• _TÂCHES À RÉALISER_
(1) Quels sont les faits principaux du paragraphe du récit de bataille qui commence par « Les troupes qui avant l'arrivée », présentés sous forme de liste ?
(2) Selon le récit de bataille, combien d'hommes M. de Chabot perdit-il lors de la fusillade où il repoussa les ennemis ?
(3) Pouvez-vous poursuivre le récit de bataille à partir de sa dernière phrase ?

• _EXTRAIT DU TEXTE_
- - - - -
La division de M. de Chevert ayant été destinée à attaquer la garde des ennemis, M. le Marquis de Voyer fut détaché avec 20 compagnies de grenadiers, 20 piquets, 450 Carabiniers, de la cavalerie, la Légion Royale, les Volontaires de Flandres, et le corps de Fischer.

Comme l'on se proposait de faire passer à toute l'armée le ruisseau de Belkenkgen et de la faire camper au-delà, M. de Voyer fit ses dispositions pour attaquer le village d'Eheylingenrod, mais le projet de tourner la gauche des ennemis ayant prévalu, il se porta jusque sur les hauteurs qui plongent (sur) le village de Dalem ; il fut renforcé pendant la nuit de 10 compagnies de grenadiers, de la brigade des Palatins, et de la brigade de Dauphin Cavalerie.

Le 10 à la pointe du jour, il parut un mouvement considérable dans l'armée des ennemis qui abandonna son camp de Landweragen pour occuper une position plus reculée sur des hauteurs et dans des bois qui couvraient également leur front et leur flanc gauche ; à la pointe du jour l'avant-garde de M. le Marquis de Voyer passa le ravin de Dalem et gagna les hauteurs de Flikenstein et fit attaquer par les troupes légères le hameau Bruck et un bois de haute futaie qui est avant dans l'objet d'avoir une connaissance exacte de la nouvelle position des ennemis ; il y eut une fusillade assez vive ou M. de Chabot repoussa les ennemis et perdit environ 150 hommes tués ou blessés ; comme on ne tarda pas à être assurés que toute l'armée ennemie était dans la disposition d'attendre le combat M. le Prince de Soubise fit ses dispositions et déboucha toutes ses troupes précédées d'une avant-garde aux ordres de M. le Duc de Broglio.

Les troupes qui avant l'arrivée de M. de Chevert et de M. de Fitzjames composaient l'armée de M. le Prince de Soubise furent destinées à attaquer le front des ennemis, tandis que M. de Fitzjames en attaquerait la gauche et que M. de Chevert en tournerait le flanc ; toutes les troupes étant arrivées à leur point de débouché, les avant-gardes de M. de Broglio et de Voyer rentrèrent dans leurs colonnes. A deux heures trois quart, M. de Chevert donna par quatre coups de canons le signal de l'attaque générale et déboucha en même temps pour marcher à l'ennemi.

Toutes les colonnes s'ébranlèrent ensemble, mais ayant eu plus de chemin à parcourir ou plus d'obstacles à surmonter, presque tout le combat se passa à la division de M. de Chevert.

Les ennemis le voyant entrer dans le bois qui couvrait leur flanc, et craignant avec raison pour leur derrière, dégarnirent leur droite et portèrent la plus grande partie de leurs troupes en équerre de ce côté ; ils se présentèrent en force à la sortie du bois que M. de Chevert avait fait traverser à ses troupes sur trois colonnes dont deux d'infanterie et la cavalerie dans le centre.
- - - - -
Enregistrements tirés d'une collection:
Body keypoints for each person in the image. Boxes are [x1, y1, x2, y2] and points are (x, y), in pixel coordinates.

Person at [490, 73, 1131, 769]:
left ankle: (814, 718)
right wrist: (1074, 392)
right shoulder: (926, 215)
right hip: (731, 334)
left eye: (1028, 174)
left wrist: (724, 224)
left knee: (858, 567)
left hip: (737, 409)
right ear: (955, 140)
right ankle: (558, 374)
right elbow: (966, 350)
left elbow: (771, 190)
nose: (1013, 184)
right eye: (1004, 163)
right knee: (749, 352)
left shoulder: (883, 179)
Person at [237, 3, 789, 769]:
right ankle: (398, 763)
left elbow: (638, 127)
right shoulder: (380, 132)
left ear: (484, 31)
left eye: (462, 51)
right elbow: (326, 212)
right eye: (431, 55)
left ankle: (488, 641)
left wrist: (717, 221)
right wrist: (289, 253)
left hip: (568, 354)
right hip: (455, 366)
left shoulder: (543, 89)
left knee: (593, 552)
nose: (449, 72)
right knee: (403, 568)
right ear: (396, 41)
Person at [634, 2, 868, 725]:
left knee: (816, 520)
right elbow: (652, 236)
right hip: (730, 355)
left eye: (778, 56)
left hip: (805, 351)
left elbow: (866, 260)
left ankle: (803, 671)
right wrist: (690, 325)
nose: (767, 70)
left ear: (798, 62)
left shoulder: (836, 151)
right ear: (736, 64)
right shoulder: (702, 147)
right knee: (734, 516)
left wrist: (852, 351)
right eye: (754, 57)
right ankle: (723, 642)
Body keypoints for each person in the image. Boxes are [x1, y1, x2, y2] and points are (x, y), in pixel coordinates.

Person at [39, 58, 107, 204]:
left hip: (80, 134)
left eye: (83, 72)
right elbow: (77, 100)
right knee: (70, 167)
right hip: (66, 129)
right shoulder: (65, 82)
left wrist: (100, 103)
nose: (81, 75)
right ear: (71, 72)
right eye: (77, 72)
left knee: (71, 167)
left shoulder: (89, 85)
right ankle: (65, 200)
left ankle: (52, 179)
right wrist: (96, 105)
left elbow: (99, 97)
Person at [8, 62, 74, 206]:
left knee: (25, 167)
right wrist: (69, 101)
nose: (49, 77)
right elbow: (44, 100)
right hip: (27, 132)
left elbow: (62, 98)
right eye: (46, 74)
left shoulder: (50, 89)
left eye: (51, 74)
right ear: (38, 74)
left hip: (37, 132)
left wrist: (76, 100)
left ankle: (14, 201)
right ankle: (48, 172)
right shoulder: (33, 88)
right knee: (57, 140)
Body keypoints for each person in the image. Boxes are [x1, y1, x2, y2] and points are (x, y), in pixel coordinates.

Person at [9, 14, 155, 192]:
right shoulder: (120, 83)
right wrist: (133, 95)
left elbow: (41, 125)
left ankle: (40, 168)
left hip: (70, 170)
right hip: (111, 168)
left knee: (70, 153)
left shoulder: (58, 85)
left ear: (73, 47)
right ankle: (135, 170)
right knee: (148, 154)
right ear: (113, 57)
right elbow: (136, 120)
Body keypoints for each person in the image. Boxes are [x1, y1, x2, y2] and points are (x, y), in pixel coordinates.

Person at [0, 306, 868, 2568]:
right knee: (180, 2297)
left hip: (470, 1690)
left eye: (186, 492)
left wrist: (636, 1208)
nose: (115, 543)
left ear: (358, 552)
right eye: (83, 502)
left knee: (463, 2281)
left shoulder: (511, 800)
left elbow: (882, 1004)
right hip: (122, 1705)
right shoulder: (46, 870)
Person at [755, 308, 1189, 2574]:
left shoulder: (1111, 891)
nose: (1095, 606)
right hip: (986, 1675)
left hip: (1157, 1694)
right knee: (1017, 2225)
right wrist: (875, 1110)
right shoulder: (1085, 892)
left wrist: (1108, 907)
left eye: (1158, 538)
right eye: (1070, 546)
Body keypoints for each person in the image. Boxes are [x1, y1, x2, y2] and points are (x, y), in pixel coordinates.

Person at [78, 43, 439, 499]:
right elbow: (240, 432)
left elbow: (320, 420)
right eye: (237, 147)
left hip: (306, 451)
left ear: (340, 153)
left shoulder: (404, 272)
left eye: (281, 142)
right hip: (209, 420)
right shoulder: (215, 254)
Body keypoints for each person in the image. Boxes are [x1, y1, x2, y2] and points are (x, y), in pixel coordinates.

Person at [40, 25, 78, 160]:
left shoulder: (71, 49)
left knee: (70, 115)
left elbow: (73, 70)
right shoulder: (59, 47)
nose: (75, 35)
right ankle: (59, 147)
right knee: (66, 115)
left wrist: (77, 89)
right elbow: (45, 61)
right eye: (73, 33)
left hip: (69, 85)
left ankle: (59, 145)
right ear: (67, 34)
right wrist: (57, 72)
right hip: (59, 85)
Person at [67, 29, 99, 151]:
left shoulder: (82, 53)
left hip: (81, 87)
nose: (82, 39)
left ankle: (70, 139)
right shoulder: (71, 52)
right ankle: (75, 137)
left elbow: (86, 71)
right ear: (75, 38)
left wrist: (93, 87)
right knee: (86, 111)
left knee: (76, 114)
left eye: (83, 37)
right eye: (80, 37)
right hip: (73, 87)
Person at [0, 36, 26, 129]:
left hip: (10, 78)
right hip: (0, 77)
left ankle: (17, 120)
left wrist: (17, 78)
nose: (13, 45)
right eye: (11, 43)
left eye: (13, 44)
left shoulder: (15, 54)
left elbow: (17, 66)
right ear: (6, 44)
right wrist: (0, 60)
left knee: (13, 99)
- - - - -
• _RÉSULTATS ATTENDUS_
(1)
- Les troupes qui formaient l'armée du Prince de Soubise avant l'arrivée de M. de Chevert et de M. de Fitzjames doivent attaquer le front des ennemis.
- M. de Fitzjames doit attaquer leur gauche et M. de Chevert tourner leur flanc.
- Une fois toutes les troupes à leur point de débouché, les avant-gardes de M. de Broglio et de M. de Voyer rentrent dans leurs colonnes.
- À deux heures trois quarts, M. de Chevert donne par quatre coups de canon le signal de l'attaque générale et marche à l'ennemi.

(2) Environ 150 hommes tués ou blessés.

(3)
Les ennemis, se voyant pressés par cette disposition à laquelle on doit le succès de la journée, prirent le parti de faire avancer une colonne nombreuse pour nous attaquer et nous empêcher de déboucher dans la plaine. M. de Chevert, après l'avoir faite canonner par son artillerie qui a été servie pendant toute la journée avec la plus grande vivacité et le plus à propos, donna ordre à MM. de Voyer et de Bellefonds, qui étaient à la tête de la cavalerie, de charger cette colonne ; dans le moment elle fut attaquée et culbutée. C’est à cette charge que M. le Marquis de Voyer fut blessé. Il y avait à la tête de chacune des colonnes d’infanterie une avant-garde de 10 compagnies de grenadiers commandées - savoir celle de gauche par M. le Comte Soline et celle de la droite par M. le vicomte de Belzunce ; ce dernier ayant été grièvement blessé, M. le chevalier de Broglie prit sa place.

La cavalerie, après ce premier combat, déboucha dans la plaine et s'y mit en bataille pour faire face à la cavalerie ennemie qui s’avança en bon ordre pour favoriser la retraite de la colonne d’infanterie et rétablit le combat. Cette cavalerie fut également pliée et, tant que la bataille a duré, elle a toujours eu le même sort a plusieurs reprises différentes.

Pendant ce temps, les Saxons qui formaient la colonne de la gauche, commandés par S.A.R. Monseigneur le Prince Xavier, attaquèrent une hauteur où les ennemis avaient placé plusieurs batteries et un gros corps de troupes et d’où ils dominaient la plaine par laquelle nos colonnes débouchèrent. S.A.R. chargea M. le Baron d’Yhern de prendre la hauteur à revers tandis quelle attaquerait les ennemis de front. Après un combat très opiniâtre, la disposition aussi valeureuse que militaire de S.A.R. le rendit maître de la hauteur et du canon que les ennemis y avaient établi.

Alors la victoire ne fut pas balancée, quoique les ennemis fissent encore plusieurs tentatives pour nous arrêter et favoriser leur retraites, ils ont pris la fuite par le village de Lutzelberg et n’ont sauvé le débris de leur armée qu’à la faveur de la nuit. Au premier moment de notre attaque, toute l’armée ayant marché à la même hauteur, elle s’est, par la promptitude de ses mouvements, trouvée à portée de faire un feu d’artillerie très vif et très suivi sur la partie de l’armée ennemie qu'elle a contraint de se jeter en désordre dans les bois qui bordent la Verra. Des détachements tirés de la gauche de l’armée ont suivi et canonné les ennemis jusqu'à 3 heures du matin.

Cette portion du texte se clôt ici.